Redox processes acidify and decarboxylate steam-pretreated lignocellulosic biomass and are modulated by LPMO and catalase
Journal article, 2018
Background: The bioconversion of lignocellulosic feedstocks to ethanol is being commercialised, but further process development is required to improve their economic feasibility. Efficient saccharification of lignocellulose to fermentable sugars requires oxidative cleavage of glycosidic linkages by lytic polysaccharide monooxygenases (LPMOs). However, a proper understanding of the catalytic mechanism of this enzyme class and the interaction with other redox processes associated with the saccharification of lignocellulose is still lacking.
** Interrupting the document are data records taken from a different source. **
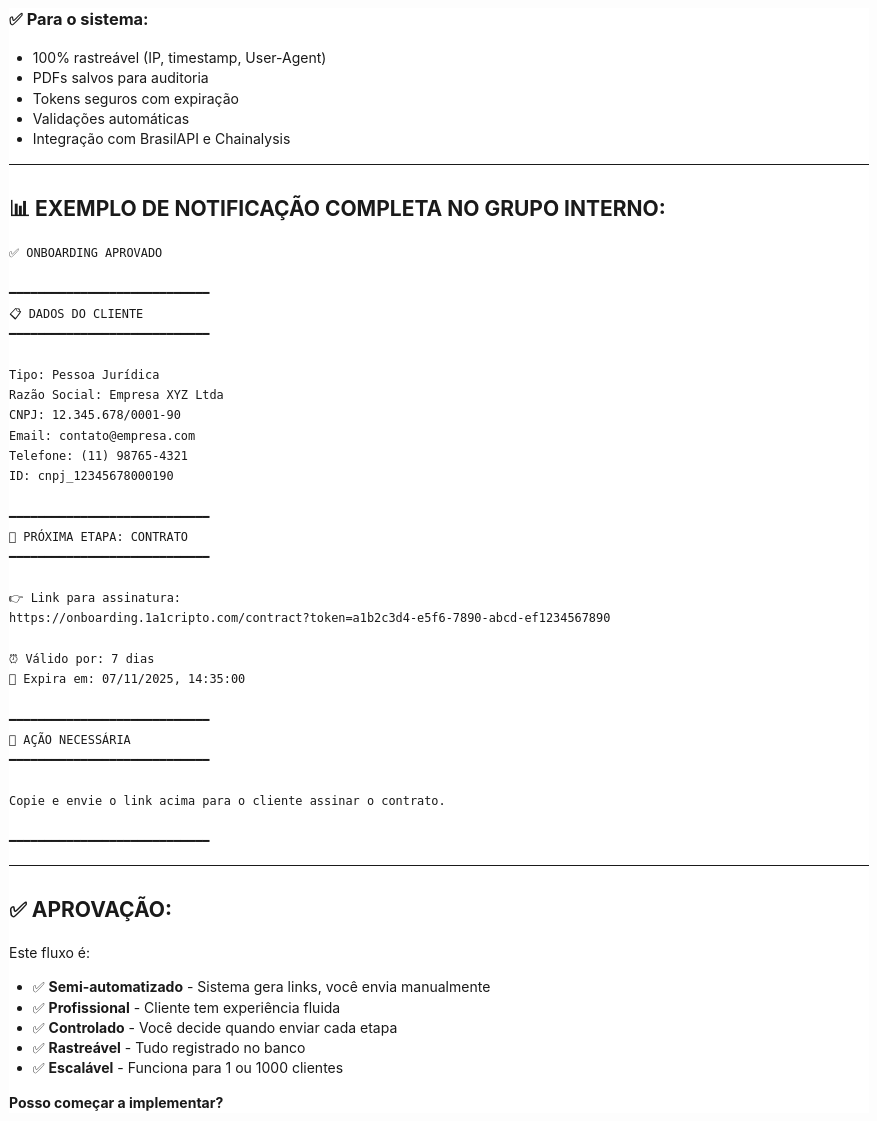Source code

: ### ✅ **Para o sistema:**
- 100% rastreável (IP, timestamp, User-Agent)
- PDFs salvos para auditoria
- Tokens seguros com expiração
- Validações automáticas
- Integração com BrasilAPI e Chainalysis

---

## 📊 **EXEMPLO DE NOTIFICAÇÃO COMPLETA NO GRUPO INTERNO:**

```
✅ ONBOARDING APROVADO

━━━━━━━━━━━━━━━━━━━━━━━━━━━━
📋 DADOS DO CLIENTE
━━━━━━━━━━━━━━━━━━━━━━━━━━━━

Tipo: Pessoa Jurídica
Razão Social: Empresa XYZ Ltda
CNPJ: 12.345.678/0001-90
Email: contato@empresa.com
Telefone: (11) 98765-4321
ID: cnpj_12345678000190

━━━━━━━━━━━━━━━━━━━━━━━━━━━━
📄 PRÓXIMA ETAPA: CONTRATO
━━━━━━━━━━━━━━━━━━━━━━━━━━━━

👉 Link para assinatura:
https://onboarding.1a1cripto.com/contract?token=a1b2c3d4-e5f6-7890-abcd-ef1234567890

⏰ Válido por: 7 dias
📅 Expira em: 07/11/2025, 14:35:00

━━━━━━━━━━━━━━━━━━━━━━━━━━━━
💬 AÇÃO NECESSÁRIA
━━━━━━━━━━━━━━━━━━━━━━━━━━━━

Copie e envie o link acima para o cliente assinar o contrato.

━━━━━━━━━━━━━━━━━━━━━━━━━━━━
```

---

## ✅ **APROVAÇÃO:**

Este fluxo é:
- ✅ **Semi-automatizado** - Sistema gera links, você envia manualmente
- ✅ **Profissional** - Cliente tem experiência fluida
- ✅ **Controlado** - Você decide quando enviar cada etapa
- ✅ **Rastreável** - Tudo registrado no banco
- ✅ **Escalável** - Funciona para 1 ou 1000 clientes

**Posso começar a implementar?**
The in-use stability of LPMO-containing enzyme cocktails is increased by the addition of catalase implying that hydrogen peroxide (H2O2) is generated in the slurry during incubation. Therefore, we sought to characterize the effects of enzymatic and abiotic sources of H2O2on lignocellulose hydrolysis to identify parameters that could improve this process. Moreover, we studied the abiotic redox reactions of steam-pretreated wheat straw as a function of temperature and dry-matter (DM) content. Results: Abiotic reactions in pretreated wheat straw consume oxygen, release carbon dioxide (CO2) to the slurry, and decrease the pH. The magnitude of these reactions increased with temperature and with DM content. The presence of LPMO during saccharification reduced the amount of CO2liberated, while the effect on pH was insignificant. Catalase led to increased decarboxylation through an unknown mechanism. Both in situ-generated and added H2O2caused a decrease in pH. Conclusions: Abiotic redox processes similar to those that occur in natural water-logged environments also affect the saccharification of pretreated lignocellulose. Heating of the lignocellulosic material and adjustment of pH trigger rapid oxygen consumption and acidification of the slurry. In industrial settings, it will be of utmost importance to control these processes. LPMOs interact with the surrounding redox compounds and redirect abiotic electron flow from decarboxylating reactions to fuel the oxidative cleavage of glycosidic bonds in cellulose.